Thompson Steps Back from Annapolis Green

By Kathy Knotts

Area environmental group, Annapolis Green, turns over a new leaf in the new year. On January 1, 2022, founder Elvia Thompson will step down as head of the nonprofit organization. She will turn over the day-to-day reins to co-founder Lynne Forsman and welcome Maggie Hughes to the role of executive director.

“Fifteen years ago, Lynne and I embarked on a journey to shine light on the fact that protecting the environment is about protecting us—our health and our prosperity,” Thompson writes in her newsletter. “We began by connecting local businesses, governments, and the public in general with the environmental community. We also connected members of the local environmental community with one another.

I’m so proud of what we have accomplished.”
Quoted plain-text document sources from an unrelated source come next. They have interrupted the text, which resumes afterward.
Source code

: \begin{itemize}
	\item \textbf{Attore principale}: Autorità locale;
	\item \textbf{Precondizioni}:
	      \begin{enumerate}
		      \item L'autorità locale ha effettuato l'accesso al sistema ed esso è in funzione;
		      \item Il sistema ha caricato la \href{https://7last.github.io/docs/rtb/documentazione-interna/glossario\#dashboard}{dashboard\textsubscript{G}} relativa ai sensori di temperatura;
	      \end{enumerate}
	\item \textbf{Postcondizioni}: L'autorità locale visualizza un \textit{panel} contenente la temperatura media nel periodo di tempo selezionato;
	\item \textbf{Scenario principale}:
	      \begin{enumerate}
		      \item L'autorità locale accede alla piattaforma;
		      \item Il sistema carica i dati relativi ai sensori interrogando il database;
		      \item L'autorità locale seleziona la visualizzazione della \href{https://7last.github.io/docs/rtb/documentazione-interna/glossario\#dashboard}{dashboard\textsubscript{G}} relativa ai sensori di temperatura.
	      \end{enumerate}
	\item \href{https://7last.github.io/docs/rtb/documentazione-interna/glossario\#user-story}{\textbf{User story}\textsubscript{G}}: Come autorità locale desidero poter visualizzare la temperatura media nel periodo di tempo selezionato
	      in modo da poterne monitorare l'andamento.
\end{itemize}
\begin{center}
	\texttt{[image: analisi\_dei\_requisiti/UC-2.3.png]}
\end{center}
Annapolis Green has been active in teaching the citizens of the Chesapeake Bay how to reduce their impact on the planet, through campaigns on waste reduction, recycling and driving electric vehicles. “Lynne and I built Annapolis Green from scratch, based on the idea that we could move our community to work together for a healthy environment by showing how global issues impact us right here where we live,” Thompson says.

The organization has been involved in high-profile events such as the Rotary Club’s annual Crab Feast, which Annapolis Green helped pivot into a zero-waste event, providing composting of crab shells and paper goods and recycling everything else. Their water refilling stations, Naptown Tap, can be found at major events, including the Annapolis Boat Shows, offering guests a chance to ditch plastic bottles and fill up a reusable vessel with water for free. They erected cigarette butt bins in locations around the city and set up composting programs to collect kitchen scraps from residents.

“It seems like yesterday when we began creating momentum offering fun and engaging ways to bring local environmental efforts together and to the community’s forefront. Our unique personalities and talents made us a terrific partnership and things just took off.  And in a blink, it was 15 years,” said Forsman. “It’s wonderful to now be experiencing a similar synergy with Maggie.”

Hughes, an Eastern Shore native, brings a personal commitment to environmental protection in this region as well as 10 years of environmental nonprofit experience with proven management skills and fundraising strategies. “I’m in awe of the work that Annapolis Green has done over the last 15 years and I’m excited to dive right in!” 

Thompson said she hopes to move on to work on state, national, and global aspects of the Climate Crisis, possibly in the area of electric vehicle adoption policy. “It’s been a joy to do this work for the past 15 years,” she writes. “It’s never really been work. Instead, it’s been a calling and a passion.”